For years I have wondered what patterns exist in my data that I am unaware of. And the same is true for my patients. Is it better to exercise in the morning or the afternoon? Sleep seven hours or aim for eight? Did the ashwagandha supplements I took for a month improve anything? Did meditating daily for 10 minutes have any effect on my anxiety? My sleep? Or, in my work–does a given patient tend to do better with one antidepressant than another? Does increased sleep or socialization play a bigger role in overall mood?

Too much data. Lost associations. Currently, research-level statistics would be required to tease out these nuances. The data is there. It’s just not practical to aggregate, analyze and extract cause and effects yet.

I have always been into biometrics for both myself personally as well as my patients, and I approach my charts as a coder. I take consistent notes on regular data points with each visit, mood, anxiety, sleep, impulse control, and cognition/learning ability (MASEIC for short). My hope has always been that one day, secure AI analytics could be applied to my large patient data set. The aim would be to find patterns and associations that I have missed. To tell me more about what works and what doesn’t, or what works better.

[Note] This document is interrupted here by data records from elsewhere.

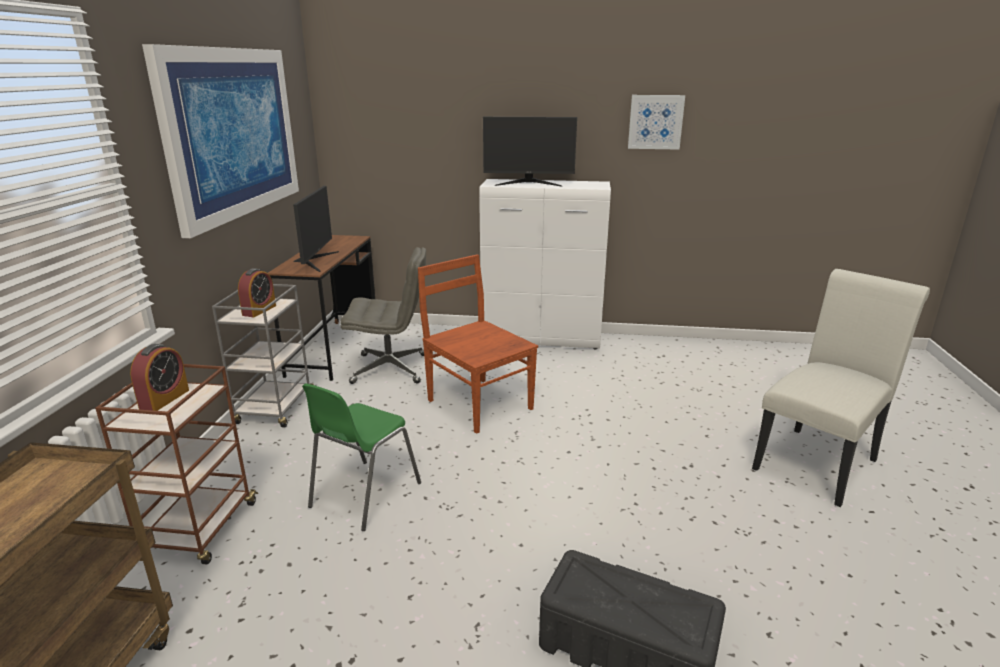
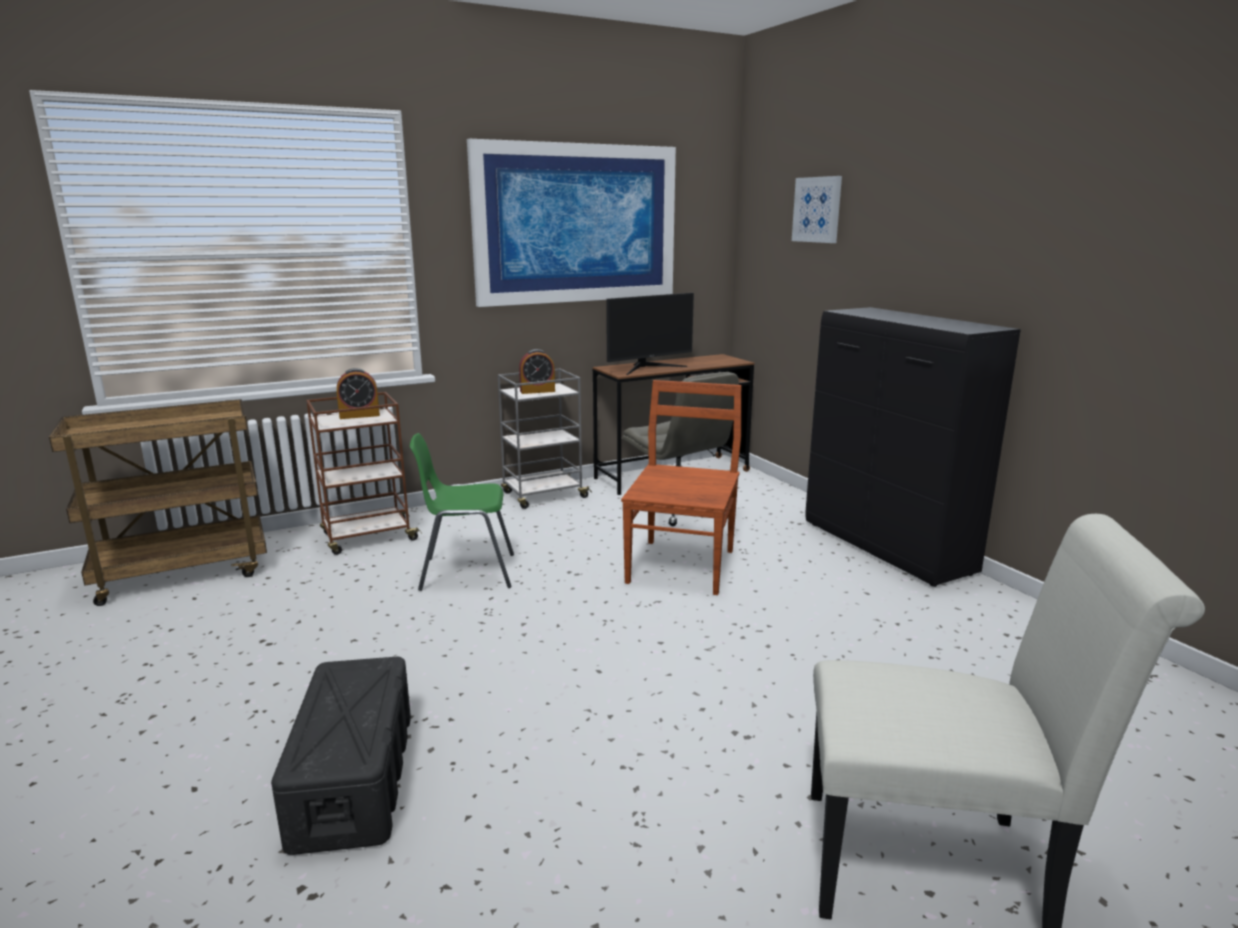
camera: 55 degrees right, 5 degrees down
(528, 183) = (894, 315): monitor -> none
(542, 339) = (887, 548): white cabinet -> black cabinet
(655, 122) = (1106, 233): picture -> picture (817, 209)

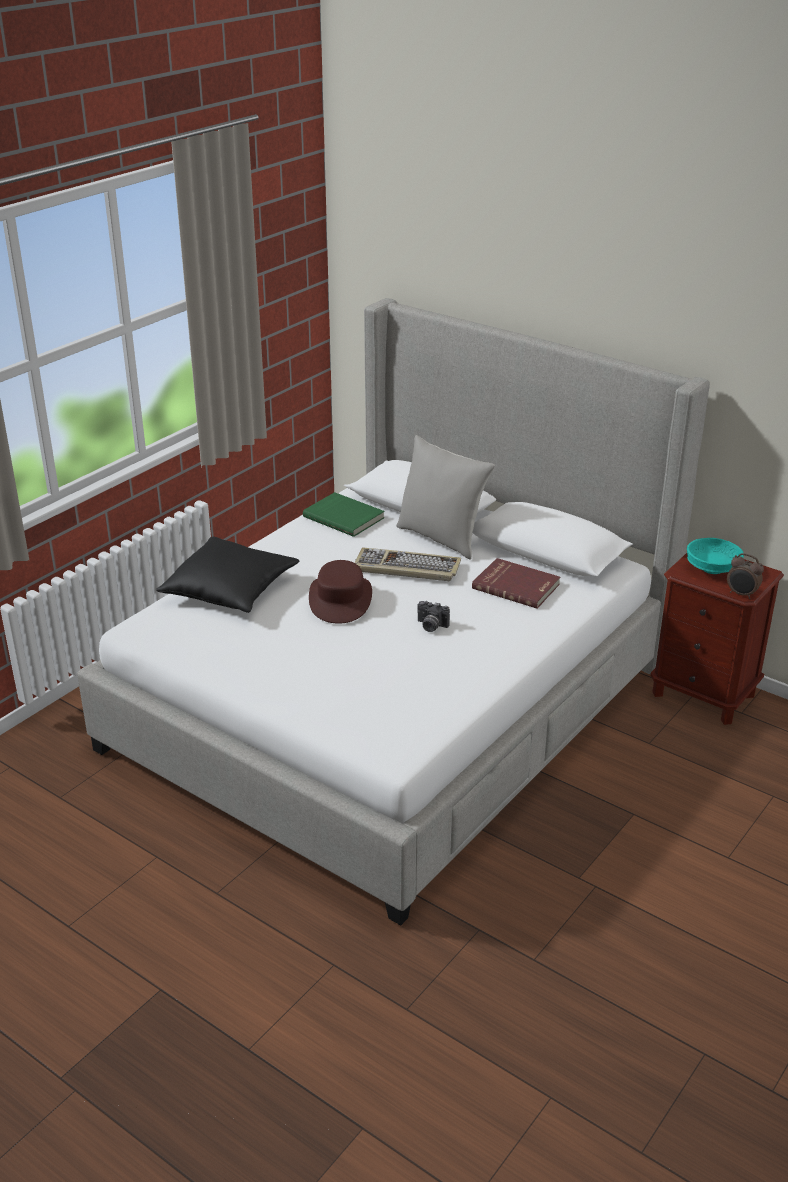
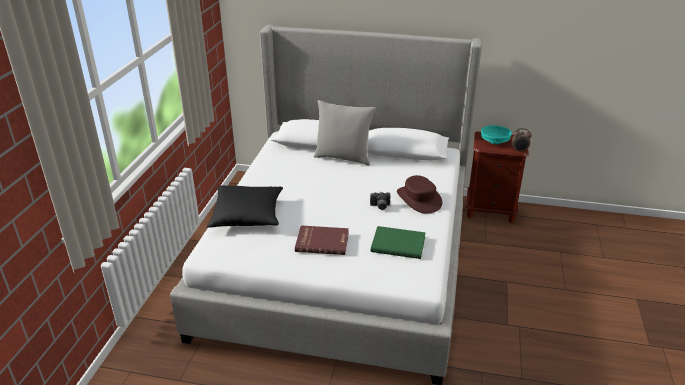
camera: 25 degrees left, 0 degrees up
(340, 599) = (318, 204): brown hat -> brown hat (419, 199)
(344, 517) = (280, 158): green book -> green book (398, 244)
(406, 568) = (339, 178): keyboard -> none
(516, 585) = (405, 173): red book -> red book (322, 241)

Until GPT-4 starts listening, or we start measuring heart rate, skin conductivity, speech rate, and tone during visits, I’ll stick to keeping good notes for later analysis. In the case of AI, more data is not a problem.

Will We Listen?

For the fuzzy field of psychiatry, pattern recognition will be a gold mine. Artificial Intelligence will serve as a powerful tool in a field where so much information is subjective, variable, and multifactorial. But will we listen to the results or suggestions?

Awareness may be key, as we all notice our speed as we drive past a “your speed is” sign. The hope is that with better objective feedback and clearer causality, we will be more motivated toward healthy behaviors. For practitioners, this may provide added support for choosing one intervention over another and provide objective feedback on progress and change.

It might take AI to show you that you are objectively and reliably happier if you spend time with friends, get to bed an hour earlier, exercise more, and stop eating after sunset. These interventions will be more actionable and “sticky” when an AI analysis actually confirms they are working and shows you the data to back it up.

Like a blood pressure reading or ECG, AI may finally provide some valuable metrics to the otherwise fuzzy art of psychiatry and mental health, which has always been missing objective metrics and tests.